8.4.2 Cultural houses and community cultural clubs
The Ministry of Culture started a statistical collection of data in the field of cultural facilities such as cultural houses, municipal culture centres, leisure time centres etc. through NIPOS (for the first time in 2007). Statistical monitoring is about addressing a specific number of news units. In 2010 a survey with questions on cross-border and international cultural cooperation and the hobby, educational, artistic, and extracurricular activities of ethnic minorities in the CR was carried out. Findings indicate that minorities have their own cultural organisations and participate in the cultural life of their ethnic community, for which, on top of their own resources, they obtain financial support from the municipalities and towns in which they work.
In 2008, 295 subjects were investigated (252 of them were established by municipalities and towns, 7 were non-governmental organisations and 36 were in the category of business entities). In 2009 the survey recorded a total of 373 cultural facilities, 308 of which are run under the municipalities and the towns, 21 of which are non-profit and 44 are for-profit.
In 2010 the survey recorded a total of 454 cultural facilities, of which 389 operated under the municipalities and towns, 22 were non-profit making, and 43 were for-profit entities. According to records, there are approximately 6 000 municipalities across the Czech Republic, and all large municipalities and towns have at least one cultural facilities (in large towns there are several dozen). There are new signs that cultural life in smaller and small municipalities and town districts may in time be increasingly organised by commercial entities, because more and more municipalities are selling or leasing their cultural facilities. Cultural activities in the municipalities especially are organised by various traditional events aimed at preserving traditional, ethnic, and folklore customs; for instance, the Easter Carnival.
In the CR, there was a period in the late 19th and early 20th century when club life bloomed and during that time various kinds of clubs were founded – national houses, community clubs, and sporting associations (Sokol) etc., where people went not just for entertainment but also to get together. They evolved naturally, linked to community life, until the Communist regime seized power. The regime severed these links, nationalised property, quashed civil society, and seized control of entertainment. The old buildings used for these activities fell into decline; some were refurbished, but usually suffered from insensitive structural modifications.

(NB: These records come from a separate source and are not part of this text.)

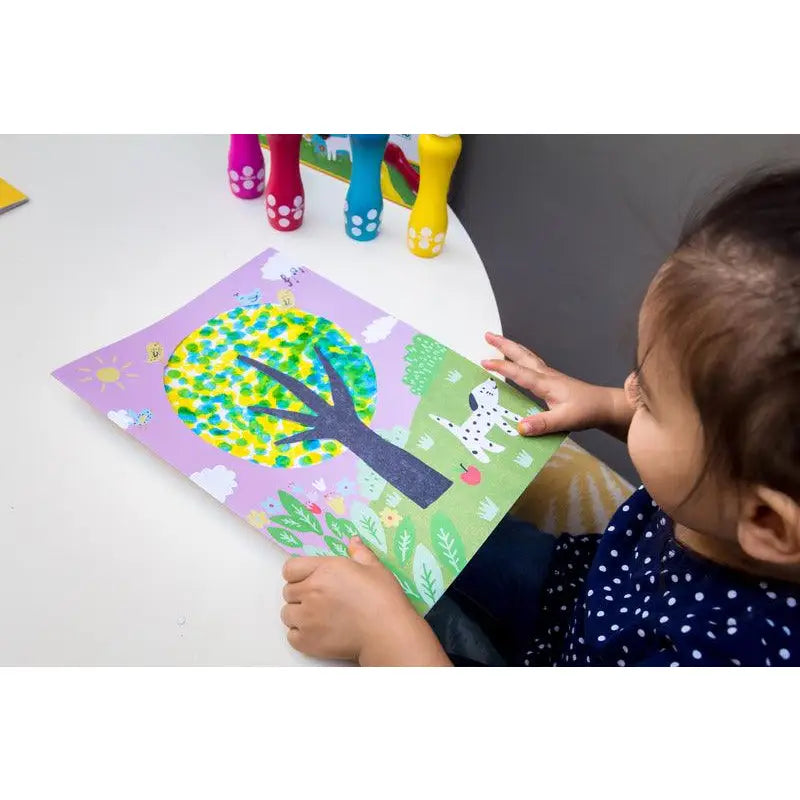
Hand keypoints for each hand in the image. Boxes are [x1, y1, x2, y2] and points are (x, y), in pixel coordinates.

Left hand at [281, 537, 450, 665]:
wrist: (387, 632)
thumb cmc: (383, 599)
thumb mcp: (375, 568)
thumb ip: (360, 553)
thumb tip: (353, 541)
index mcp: (324, 570)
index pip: (290, 568)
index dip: (298, 573)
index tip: (309, 579)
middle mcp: (311, 592)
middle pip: (288, 592)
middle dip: (300, 594)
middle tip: (319, 600)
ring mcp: (307, 618)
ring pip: (287, 614)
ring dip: (298, 615)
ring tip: (318, 617)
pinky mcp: (308, 641)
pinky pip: (291, 636)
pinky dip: (300, 635)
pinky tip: (317, 632)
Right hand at [481, 332, 630, 439]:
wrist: (604, 405)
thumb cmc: (587, 411)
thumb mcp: (565, 420)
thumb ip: (543, 424)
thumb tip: (520, 427)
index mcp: (546, 384)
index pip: (519, 373)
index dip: (501, 367)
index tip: (484, 362)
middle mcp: (546, 376)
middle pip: (522, 355)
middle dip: (503, 345)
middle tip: (488, 335)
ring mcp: (549, 376)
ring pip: (526, 357)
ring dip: (511, 348)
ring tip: (497, 341)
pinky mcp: (552, 380)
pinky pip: (531, 363)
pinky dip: (520, 357)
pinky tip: (517, 360)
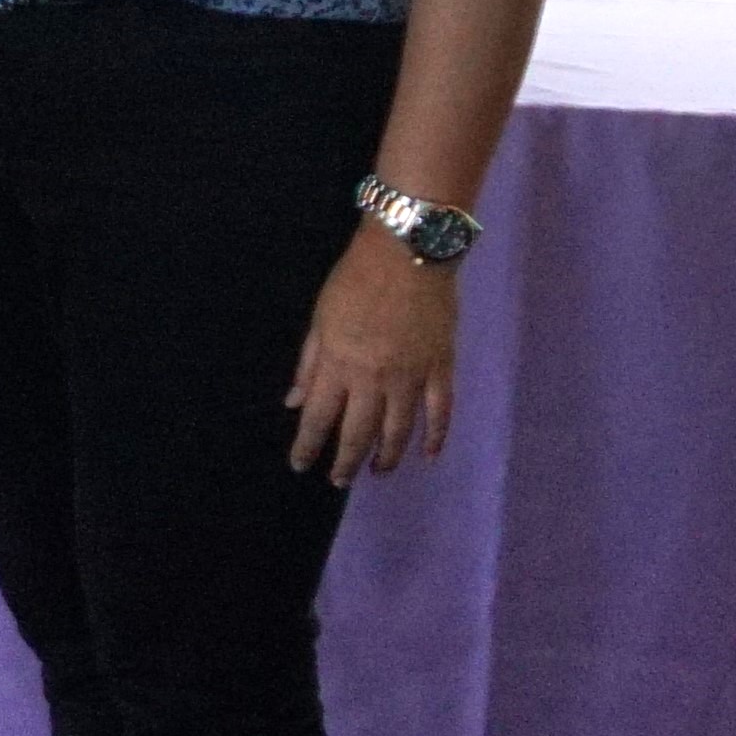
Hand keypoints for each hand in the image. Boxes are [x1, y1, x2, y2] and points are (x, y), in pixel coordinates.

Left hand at [289, 224, 458, 482]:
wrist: (409, 253)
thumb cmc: (356, 281)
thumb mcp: (320, 319)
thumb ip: (309, 364)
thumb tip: (294, 402)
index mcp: (338, 365)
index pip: (318, 419)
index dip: (307, 446)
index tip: (300, 465)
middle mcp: (373, 379)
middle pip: (357, 433)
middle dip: (345, 462)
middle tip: (338, 481)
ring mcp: (411, 376)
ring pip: (398, 429)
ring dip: (387, 456)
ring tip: (377, 471)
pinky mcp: (441, 367)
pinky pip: (440, 410)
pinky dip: (435, 435)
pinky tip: (427, 455)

They were replaced by the mass construction of megalomaniacal cultural houses, which were also used by the political authorities for their own visibility. After 1989 some municipalities tried to get rid of these buildings by selling them, because they were expensive to operate and to maintain. But even in the 1990s municipal representatives already began to realise that without cultural houses and centres quality local community life would suffer, and there was a return to a naturally evolving process – see the NIPOS survey. Cultural houses and centres are run by various subjects: municipalities, municipal districts, and even civic associations and public benefit companies, joint-stock and limited-liability companies, and private subjects; none, however, are run by the state. The activities they offer can be divided into basic groups: artistic, non-artistic and educational activities, and other cultural services.